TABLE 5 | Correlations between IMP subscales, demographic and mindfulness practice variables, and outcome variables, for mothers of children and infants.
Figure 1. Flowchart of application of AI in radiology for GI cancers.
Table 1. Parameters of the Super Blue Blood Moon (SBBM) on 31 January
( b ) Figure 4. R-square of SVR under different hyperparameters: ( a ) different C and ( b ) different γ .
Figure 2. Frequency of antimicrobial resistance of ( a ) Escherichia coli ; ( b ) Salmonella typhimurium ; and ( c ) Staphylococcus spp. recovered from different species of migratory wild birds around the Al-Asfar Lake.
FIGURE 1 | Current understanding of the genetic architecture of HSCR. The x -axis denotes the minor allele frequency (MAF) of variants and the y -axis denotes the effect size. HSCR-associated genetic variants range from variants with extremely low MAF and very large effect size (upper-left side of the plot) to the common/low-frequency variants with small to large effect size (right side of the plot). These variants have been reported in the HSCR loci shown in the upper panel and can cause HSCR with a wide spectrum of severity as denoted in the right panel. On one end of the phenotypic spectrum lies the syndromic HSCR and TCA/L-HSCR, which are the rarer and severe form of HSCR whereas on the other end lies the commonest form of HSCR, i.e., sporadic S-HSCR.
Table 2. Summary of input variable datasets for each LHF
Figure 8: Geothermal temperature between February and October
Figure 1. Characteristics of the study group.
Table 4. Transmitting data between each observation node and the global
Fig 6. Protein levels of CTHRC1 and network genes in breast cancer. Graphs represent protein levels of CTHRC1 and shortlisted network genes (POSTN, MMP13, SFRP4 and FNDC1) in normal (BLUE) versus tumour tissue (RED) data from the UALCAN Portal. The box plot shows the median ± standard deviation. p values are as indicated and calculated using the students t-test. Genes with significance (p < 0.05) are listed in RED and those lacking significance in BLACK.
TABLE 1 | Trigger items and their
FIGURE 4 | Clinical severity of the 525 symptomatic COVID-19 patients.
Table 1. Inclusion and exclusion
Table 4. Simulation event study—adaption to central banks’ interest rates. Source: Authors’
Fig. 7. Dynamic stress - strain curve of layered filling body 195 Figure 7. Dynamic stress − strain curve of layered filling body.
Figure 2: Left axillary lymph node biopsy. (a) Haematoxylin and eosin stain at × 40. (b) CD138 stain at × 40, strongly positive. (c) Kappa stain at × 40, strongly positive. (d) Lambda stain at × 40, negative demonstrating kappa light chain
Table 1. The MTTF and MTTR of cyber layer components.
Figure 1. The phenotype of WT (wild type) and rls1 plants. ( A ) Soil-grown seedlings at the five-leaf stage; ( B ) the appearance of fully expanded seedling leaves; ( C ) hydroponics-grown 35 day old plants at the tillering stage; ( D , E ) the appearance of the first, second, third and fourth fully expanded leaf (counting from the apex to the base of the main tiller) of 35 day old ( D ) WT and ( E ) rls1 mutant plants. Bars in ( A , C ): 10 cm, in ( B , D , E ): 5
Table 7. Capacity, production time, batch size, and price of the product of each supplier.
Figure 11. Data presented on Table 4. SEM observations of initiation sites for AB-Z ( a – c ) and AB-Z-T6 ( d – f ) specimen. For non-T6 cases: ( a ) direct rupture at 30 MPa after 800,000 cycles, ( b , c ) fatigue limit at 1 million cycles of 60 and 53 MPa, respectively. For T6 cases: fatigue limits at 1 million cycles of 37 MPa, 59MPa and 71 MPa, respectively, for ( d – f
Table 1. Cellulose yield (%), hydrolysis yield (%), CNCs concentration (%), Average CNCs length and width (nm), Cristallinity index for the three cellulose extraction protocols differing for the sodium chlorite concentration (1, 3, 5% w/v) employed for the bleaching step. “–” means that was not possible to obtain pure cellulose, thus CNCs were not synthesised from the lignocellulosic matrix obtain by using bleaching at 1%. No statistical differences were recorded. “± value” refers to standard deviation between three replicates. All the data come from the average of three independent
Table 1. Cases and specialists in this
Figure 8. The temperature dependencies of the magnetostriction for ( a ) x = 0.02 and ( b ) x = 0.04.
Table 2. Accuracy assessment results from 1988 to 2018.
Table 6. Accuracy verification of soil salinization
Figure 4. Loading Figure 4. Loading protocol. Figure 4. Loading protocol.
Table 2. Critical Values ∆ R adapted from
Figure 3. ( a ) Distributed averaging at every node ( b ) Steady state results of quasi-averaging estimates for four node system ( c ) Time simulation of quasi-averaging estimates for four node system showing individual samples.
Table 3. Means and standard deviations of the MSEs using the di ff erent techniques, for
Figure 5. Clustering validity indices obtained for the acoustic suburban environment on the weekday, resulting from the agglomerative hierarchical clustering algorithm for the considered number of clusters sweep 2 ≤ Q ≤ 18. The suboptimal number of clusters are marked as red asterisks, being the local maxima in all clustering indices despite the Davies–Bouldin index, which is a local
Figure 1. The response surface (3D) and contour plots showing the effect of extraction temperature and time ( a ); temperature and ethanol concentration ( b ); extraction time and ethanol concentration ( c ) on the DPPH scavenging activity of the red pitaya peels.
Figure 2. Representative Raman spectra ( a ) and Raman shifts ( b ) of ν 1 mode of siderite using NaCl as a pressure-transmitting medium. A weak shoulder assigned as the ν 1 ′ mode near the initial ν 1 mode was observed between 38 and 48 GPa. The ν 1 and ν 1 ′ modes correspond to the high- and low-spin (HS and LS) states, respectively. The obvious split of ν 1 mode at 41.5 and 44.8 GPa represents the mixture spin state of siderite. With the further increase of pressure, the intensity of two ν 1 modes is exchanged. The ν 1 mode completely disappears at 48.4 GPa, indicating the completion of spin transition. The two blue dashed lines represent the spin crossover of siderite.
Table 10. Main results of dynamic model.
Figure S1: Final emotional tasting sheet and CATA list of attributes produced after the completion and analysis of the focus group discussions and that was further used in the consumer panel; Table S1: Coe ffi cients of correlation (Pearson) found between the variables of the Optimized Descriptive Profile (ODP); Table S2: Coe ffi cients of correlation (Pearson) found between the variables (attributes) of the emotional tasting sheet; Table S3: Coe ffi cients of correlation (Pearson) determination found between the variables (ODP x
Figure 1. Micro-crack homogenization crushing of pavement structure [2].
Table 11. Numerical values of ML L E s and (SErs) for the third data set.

◇ ◇ ◇ ◇

__Task to carry out__
Only the number is wanted. Count the lines above that include the word "different".

__Written response__
2